Nun hat Jeong Beom Kim, ehemaliger Mitarbeiter bei Hans Schöler und seit 2012 Leiter einer Max-Planck-Partnergruppe, im 2010 errichteten ‚Hans Schöler Stem Cell Research Center’ (HSSCRC) in Ulsan (Südkorea), unter Beteiligung von Holm Zaehres mit seinem Team die „Wunderwaffe“ Oct4 mit einer Kombination aus verschiedenen Nährmedien eingesetzt, um aus Hautzellen der Maus Vorläuferzellen von Oligodendrozyten zu erzeugen – ohne Umweg über pluripotente Stammzellen.

„Von diesen induzierten Oligodendrozyten-Vorläuferzellen, kurz iOPCs, können wir sehr homogene Populationen erhalten, die sich in der Kulturschale in ihren Eigenschaften lange nicht verändern“, sagt Jeong Beom Kim. Diese Vorläuferzellen lassen sich in zwei Zelltypen ausreifen, wie sie das auch im Gehirn tun. Ein Zelltyp ist eben die myelinproduzierende Oligodendrozyte. „Unsere iOPCs sehen genau so aus wie die natürlichen Vorläuferzellen im Gehirn und bilden sowohl in der Kulturschale als auch im Gehirn Oligodendrozyten“, sagt Kim.

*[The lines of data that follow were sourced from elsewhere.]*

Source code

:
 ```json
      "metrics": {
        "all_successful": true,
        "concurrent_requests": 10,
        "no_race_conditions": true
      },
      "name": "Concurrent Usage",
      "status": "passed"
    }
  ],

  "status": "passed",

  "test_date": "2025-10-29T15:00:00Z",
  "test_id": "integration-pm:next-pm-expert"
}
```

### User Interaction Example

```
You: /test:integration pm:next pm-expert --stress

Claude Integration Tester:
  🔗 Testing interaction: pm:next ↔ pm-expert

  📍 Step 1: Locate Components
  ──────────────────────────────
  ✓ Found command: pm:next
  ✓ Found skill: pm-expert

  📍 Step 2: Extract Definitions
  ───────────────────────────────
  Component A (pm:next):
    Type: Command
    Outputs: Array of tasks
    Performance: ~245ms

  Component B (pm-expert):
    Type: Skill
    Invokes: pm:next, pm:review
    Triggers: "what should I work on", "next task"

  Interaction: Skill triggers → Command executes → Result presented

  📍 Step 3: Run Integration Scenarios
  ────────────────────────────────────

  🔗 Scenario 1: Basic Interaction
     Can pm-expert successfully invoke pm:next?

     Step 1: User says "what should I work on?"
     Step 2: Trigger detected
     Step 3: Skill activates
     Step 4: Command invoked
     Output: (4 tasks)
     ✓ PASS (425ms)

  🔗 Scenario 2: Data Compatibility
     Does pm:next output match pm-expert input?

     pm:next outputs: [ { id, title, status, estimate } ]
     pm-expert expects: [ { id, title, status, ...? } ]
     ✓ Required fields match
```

Dass die neu gebildeten Oligodendrozyten im Nervensystem tatsächlich auch ihre natürliche Funktion ausüben, zeigten die Forscher in einem Nagetiermodell für Rückenmarksverletzungen, ähnlich wie sie bei Stürzen oder Verkehrsunfällen passieren: „Nach einer Transplantation von iOPCs siedelten sie sich an der Stelle der Rückenmarksprellung an“, sagt Kim. „Nach zwei Wochen waren die Tiere beweglicher als jene, die keine iOPCs injiziert bekommen haben“, erklärt Kim und ergänzt: „Ganz wichtig ist, dass sich nach der Injektion mit iOPCs keine Tumore gebildet haben“.

„Diese Studie stellt eine einfache Strategie dar, mit der sichere und funktionsfähige Oligodendrozyten-Vorläuferzellen erzeugt werden können. Mit diesen Ergebnissen können wir Myelinisierungsprozesse und deren Störungen gezielter untersuchen. Dies würde Entmarkungskrankheiten wie der Multiplen Sklerose zugute kommen,“ sagt Holm Zaehres.

Hans Schöler, Namensgeber des Forschungszentrums in Ulsan, Südkorea, freut sich über die Studie: „Es ist die erste Publikation, die im ‚Hans Schöler Stem Cell Research Center’ entstanden ist. Ich freue mich auch für Jeong Beom Kim, dass die harte Arbeit nun Früchte trägt.“

Das ‚Hans Schöler Stem Cell Research Center’ in Ulsan, Südkorea, wurde am 13. August 2010 eröffnet und widmet sich den Möglichkeiten der iPS-Technologie hinsichtlich Zellersatztherapien.

Die Max-Planck-Partnergruppe am ‚Hans Schöler Stem Cell Research Center’ wurde 2012 vom Max-Planck-Institut für molekulare Biomedizin initiiert und wird geleitet von Professor Dr. Jeong Beom Kim, der 2005 bis 2009 bei Hans Schöler promovierte. Sie wurde nach drei Jahren positiv evaluiert und läuft noch bis Ende 2016. Die Partnergruppe intensiviert die bestehende Zusammenarbeit zwischen den beiden Instituten.